Report all lines of the data below that hold the word "Explanation".

****************************************

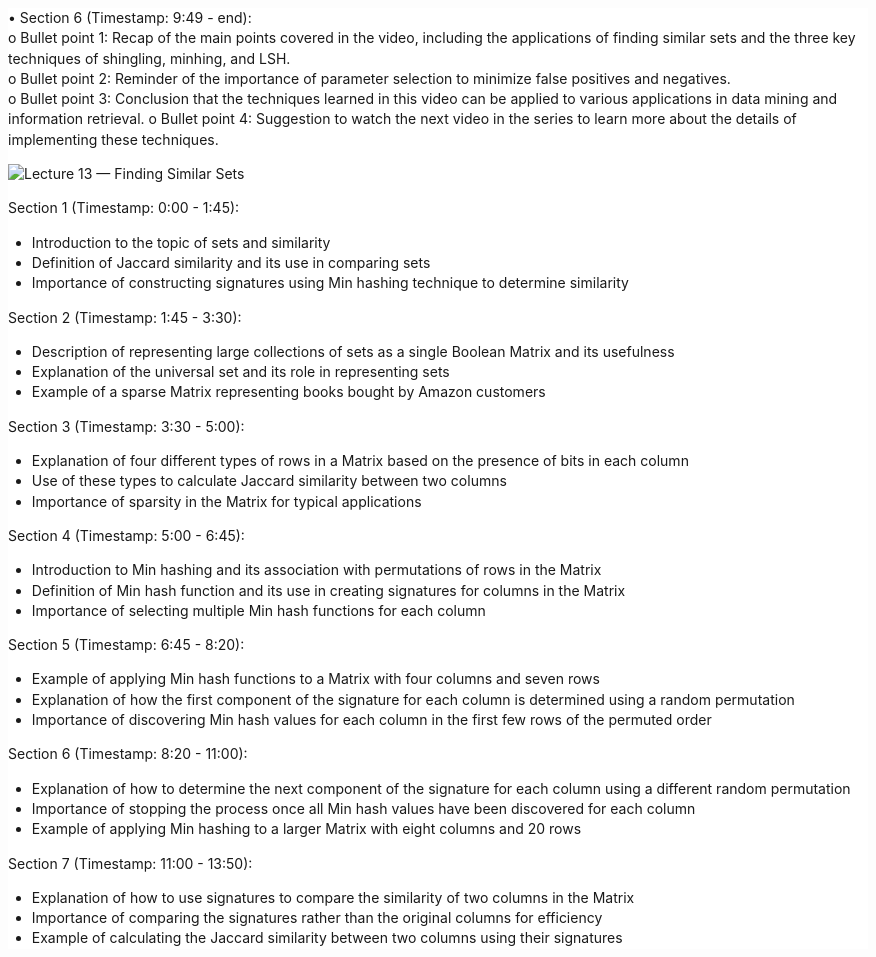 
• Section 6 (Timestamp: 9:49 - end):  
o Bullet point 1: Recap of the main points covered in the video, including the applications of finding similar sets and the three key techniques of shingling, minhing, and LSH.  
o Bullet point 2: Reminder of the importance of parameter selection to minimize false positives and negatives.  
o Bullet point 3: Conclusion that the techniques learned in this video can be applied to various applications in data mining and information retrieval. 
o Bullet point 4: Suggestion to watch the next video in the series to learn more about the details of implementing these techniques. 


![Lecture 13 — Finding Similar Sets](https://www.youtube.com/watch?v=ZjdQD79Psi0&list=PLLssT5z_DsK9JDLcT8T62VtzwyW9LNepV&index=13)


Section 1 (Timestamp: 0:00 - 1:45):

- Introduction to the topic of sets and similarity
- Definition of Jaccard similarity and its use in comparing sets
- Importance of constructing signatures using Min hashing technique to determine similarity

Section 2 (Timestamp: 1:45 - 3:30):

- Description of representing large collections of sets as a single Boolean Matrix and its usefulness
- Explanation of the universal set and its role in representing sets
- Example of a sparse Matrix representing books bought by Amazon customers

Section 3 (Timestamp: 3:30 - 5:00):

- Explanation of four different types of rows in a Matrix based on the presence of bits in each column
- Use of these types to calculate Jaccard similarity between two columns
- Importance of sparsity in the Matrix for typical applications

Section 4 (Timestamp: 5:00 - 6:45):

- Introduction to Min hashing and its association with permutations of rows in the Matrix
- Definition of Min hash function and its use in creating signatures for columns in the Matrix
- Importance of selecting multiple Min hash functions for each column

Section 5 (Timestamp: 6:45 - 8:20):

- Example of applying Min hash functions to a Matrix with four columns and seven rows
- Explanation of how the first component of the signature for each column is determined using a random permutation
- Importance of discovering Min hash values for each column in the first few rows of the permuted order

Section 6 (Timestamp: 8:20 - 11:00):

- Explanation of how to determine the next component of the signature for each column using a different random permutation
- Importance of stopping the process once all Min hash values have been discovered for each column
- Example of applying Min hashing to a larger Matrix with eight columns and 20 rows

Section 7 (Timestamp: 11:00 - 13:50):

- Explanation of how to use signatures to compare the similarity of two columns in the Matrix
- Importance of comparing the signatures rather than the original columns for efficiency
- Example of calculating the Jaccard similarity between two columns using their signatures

****************************************

## FINAL ANSWER
- Explanation of the universal set and its role in representing sets
- Explanation of four different types of rows in a Matrix based on the presence of bits in each column
- Explanation of how the first component of the signature for each column is determined using a random permutation
- Explanation of how to determine the next component of the signature for each column using a different random permutation
- Explanation of how to use signatures to compare the similarity of two columns in the Matrix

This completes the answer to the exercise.